WHAT TO DO:
Retype all of the material below word for word, leaving out the pictures.

Dataset entries
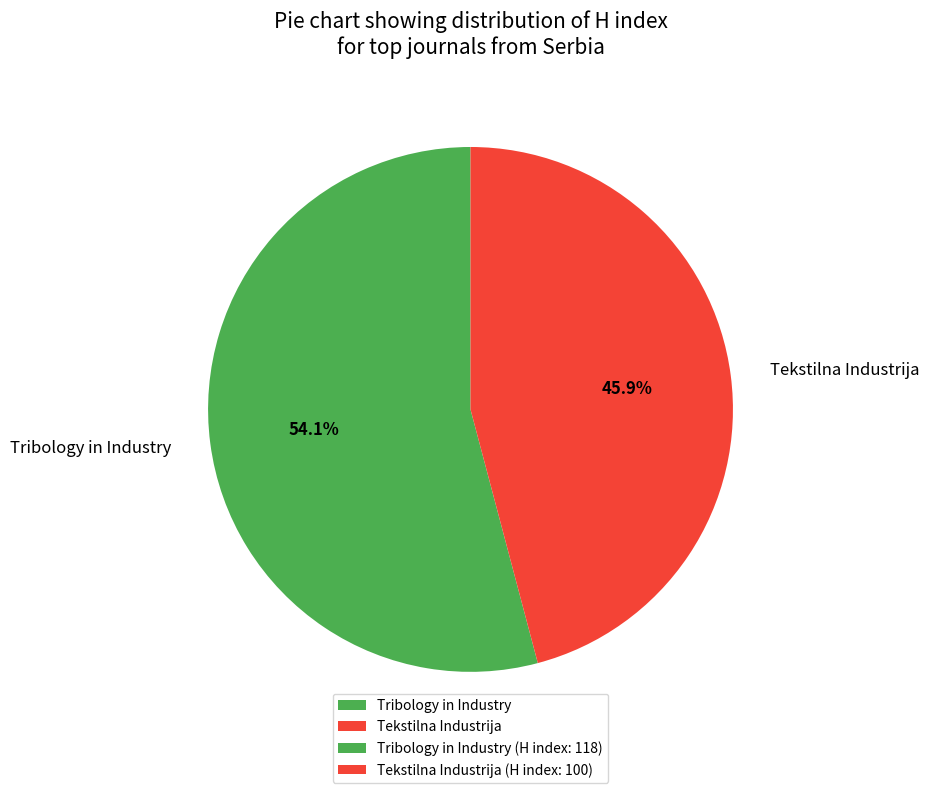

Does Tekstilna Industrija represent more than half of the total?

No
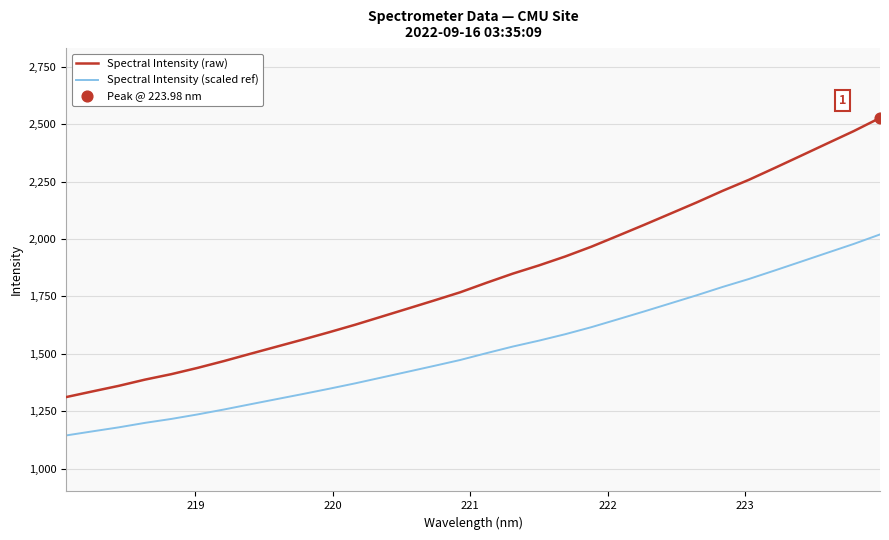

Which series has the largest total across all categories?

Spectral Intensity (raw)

ANSWER TO THE PROBLEM:
Does Tekstilna Industrija represent more than half of the total?

No

Which series has the largest total across all categories?

Spectral Intensity (raw)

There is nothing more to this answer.